[Start of section]

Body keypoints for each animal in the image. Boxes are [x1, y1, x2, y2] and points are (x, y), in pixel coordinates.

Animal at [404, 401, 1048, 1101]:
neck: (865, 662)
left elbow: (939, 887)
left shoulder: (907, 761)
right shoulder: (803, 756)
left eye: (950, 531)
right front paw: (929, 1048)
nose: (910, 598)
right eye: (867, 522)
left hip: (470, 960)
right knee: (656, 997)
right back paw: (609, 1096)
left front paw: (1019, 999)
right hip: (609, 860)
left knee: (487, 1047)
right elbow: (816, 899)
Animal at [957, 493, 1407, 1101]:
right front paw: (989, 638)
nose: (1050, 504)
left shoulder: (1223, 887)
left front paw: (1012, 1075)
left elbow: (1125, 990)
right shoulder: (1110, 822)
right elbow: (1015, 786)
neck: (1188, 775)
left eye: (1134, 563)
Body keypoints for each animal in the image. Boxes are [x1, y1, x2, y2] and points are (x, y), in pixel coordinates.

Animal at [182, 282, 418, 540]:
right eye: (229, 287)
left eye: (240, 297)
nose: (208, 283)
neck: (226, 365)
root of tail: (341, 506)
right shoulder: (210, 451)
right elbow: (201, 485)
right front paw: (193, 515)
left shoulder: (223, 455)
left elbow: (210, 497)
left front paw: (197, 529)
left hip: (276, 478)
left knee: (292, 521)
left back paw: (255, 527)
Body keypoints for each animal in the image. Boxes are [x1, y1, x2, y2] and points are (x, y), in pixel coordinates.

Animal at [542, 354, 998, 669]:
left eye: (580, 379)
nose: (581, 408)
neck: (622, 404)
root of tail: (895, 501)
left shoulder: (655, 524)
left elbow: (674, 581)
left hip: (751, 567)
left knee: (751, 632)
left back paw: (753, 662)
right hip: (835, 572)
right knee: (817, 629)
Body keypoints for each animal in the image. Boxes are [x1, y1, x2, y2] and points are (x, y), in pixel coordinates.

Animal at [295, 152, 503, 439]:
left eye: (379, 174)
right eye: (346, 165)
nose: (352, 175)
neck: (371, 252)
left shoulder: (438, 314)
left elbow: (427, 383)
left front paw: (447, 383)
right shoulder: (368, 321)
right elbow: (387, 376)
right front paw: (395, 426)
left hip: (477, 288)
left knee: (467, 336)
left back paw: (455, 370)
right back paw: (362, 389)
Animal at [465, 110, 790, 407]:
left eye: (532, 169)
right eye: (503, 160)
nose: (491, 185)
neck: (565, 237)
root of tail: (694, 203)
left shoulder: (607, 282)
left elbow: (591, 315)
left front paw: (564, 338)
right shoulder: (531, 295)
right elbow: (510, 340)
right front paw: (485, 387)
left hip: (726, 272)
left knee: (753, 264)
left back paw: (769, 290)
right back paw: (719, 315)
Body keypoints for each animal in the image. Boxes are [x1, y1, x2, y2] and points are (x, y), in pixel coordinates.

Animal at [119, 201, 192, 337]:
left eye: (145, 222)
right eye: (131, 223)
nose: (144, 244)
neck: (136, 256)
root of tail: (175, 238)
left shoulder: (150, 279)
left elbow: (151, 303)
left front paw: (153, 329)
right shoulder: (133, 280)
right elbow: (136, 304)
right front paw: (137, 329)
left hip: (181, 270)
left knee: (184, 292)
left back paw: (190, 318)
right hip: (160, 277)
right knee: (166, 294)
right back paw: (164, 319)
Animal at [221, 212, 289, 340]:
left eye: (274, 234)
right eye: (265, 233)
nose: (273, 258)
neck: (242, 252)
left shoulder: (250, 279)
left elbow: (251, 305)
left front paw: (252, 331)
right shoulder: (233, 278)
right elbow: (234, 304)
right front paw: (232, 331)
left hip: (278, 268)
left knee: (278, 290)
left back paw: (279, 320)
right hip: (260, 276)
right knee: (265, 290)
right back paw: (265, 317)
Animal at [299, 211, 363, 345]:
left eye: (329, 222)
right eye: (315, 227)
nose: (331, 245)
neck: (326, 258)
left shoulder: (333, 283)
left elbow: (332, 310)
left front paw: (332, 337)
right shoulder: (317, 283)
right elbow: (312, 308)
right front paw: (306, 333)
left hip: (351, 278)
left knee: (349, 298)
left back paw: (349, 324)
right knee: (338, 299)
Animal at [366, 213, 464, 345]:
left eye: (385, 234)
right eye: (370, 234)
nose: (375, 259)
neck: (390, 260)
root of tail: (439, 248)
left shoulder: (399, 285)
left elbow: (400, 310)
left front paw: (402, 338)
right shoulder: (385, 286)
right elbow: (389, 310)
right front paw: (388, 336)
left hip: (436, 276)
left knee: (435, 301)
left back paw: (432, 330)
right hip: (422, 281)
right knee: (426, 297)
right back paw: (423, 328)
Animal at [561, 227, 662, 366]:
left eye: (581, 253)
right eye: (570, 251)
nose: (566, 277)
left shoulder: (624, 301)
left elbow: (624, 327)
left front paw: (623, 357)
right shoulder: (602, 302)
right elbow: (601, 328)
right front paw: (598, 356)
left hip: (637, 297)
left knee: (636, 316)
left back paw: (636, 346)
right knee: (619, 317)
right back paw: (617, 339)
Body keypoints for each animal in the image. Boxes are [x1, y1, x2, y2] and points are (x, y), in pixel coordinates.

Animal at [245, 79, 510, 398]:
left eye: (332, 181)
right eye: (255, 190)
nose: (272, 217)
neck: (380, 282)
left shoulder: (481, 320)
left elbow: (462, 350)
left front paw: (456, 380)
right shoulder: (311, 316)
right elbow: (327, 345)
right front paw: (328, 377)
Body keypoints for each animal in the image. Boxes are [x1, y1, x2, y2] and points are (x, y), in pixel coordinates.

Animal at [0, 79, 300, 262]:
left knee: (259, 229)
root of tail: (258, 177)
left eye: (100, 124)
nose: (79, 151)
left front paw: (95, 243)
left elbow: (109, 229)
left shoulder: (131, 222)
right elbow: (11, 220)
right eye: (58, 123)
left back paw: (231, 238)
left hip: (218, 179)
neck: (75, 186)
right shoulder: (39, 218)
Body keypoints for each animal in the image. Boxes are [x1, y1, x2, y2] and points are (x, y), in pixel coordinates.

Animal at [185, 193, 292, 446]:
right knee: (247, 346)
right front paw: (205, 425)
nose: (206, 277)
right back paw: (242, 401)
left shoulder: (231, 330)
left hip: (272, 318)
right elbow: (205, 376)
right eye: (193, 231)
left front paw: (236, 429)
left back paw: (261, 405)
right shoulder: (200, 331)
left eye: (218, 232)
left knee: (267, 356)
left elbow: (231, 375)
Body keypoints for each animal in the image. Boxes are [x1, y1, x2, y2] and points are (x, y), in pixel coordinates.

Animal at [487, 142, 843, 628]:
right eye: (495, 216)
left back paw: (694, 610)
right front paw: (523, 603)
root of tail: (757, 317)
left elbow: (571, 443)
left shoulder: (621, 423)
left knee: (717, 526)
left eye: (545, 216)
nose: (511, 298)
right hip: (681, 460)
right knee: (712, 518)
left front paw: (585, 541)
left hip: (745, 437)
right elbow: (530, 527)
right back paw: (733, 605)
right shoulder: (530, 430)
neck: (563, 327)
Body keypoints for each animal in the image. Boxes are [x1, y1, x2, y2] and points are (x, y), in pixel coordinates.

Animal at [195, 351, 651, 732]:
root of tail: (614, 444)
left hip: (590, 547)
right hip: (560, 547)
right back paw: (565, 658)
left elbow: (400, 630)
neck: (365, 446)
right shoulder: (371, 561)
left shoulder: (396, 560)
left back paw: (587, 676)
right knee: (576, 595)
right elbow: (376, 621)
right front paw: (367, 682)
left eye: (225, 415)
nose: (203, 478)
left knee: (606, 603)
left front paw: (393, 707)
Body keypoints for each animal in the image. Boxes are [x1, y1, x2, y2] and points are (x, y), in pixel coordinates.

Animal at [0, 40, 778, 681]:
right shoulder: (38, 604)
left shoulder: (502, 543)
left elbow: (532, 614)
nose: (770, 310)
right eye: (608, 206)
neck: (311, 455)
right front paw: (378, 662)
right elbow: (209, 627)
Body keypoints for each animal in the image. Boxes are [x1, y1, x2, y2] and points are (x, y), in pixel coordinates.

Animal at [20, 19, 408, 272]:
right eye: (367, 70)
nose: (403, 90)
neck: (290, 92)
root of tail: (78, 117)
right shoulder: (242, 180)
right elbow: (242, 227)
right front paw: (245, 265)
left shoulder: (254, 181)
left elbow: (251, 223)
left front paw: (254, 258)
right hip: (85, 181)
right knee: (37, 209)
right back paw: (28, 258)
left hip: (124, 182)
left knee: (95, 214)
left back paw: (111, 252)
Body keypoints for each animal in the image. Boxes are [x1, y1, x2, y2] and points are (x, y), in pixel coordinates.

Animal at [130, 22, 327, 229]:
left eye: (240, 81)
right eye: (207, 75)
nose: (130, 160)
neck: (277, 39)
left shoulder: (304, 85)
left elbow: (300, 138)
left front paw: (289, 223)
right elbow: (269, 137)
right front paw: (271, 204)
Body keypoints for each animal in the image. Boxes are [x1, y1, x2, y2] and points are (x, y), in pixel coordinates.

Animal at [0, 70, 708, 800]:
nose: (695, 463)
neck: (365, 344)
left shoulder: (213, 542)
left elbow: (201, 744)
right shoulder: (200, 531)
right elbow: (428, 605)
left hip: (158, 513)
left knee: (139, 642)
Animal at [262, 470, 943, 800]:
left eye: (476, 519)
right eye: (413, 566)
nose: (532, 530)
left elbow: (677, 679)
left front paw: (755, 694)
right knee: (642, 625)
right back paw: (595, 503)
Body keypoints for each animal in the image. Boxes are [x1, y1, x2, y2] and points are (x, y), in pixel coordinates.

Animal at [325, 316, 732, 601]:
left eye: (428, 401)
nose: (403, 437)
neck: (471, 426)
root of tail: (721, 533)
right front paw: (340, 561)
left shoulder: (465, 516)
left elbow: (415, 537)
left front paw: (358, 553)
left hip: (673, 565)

[End of section]

TASK DETAILS: As listed above, the lines from the line with "right back paw: (28, 258)" to the line with "right elbow: (428, 605)" are to be echoed exactly, with both ends included and nothing added.

ANSWER SPACE:
right back paw: (28, 258)
left hip: (124, 182)
left knee: (95, 214)
left back paw: (111, 252)
Body keypoints for each animal in the image. Boxes are [x1, y1, x2, y2] and points are (x, y), in pixel coordinates.

Animal at [130, 22, 327, 229]:
left eye: (240, 81)
right eye: (207, 75)
nose: (130, 160)
neck: (277, 39)
left shoulder: (304, 85)
left elbow: (300, 138)
left front paw: (289, 223)
right elbow: (269, 137)
right front paw: (271, 204)
Body keypoints for each animal in the image. Boxes are [x1, y1, x2, y2] and points are (x, y), in pixel coordinates.

Animal at [0, 70, 708, 800]:
nose: (695, 463)
neck: (365, 344)
left shoulder: (213, 542)
left elbow: (201, 744)
right shoulder: (200, 531)
right elbow: (428, 605)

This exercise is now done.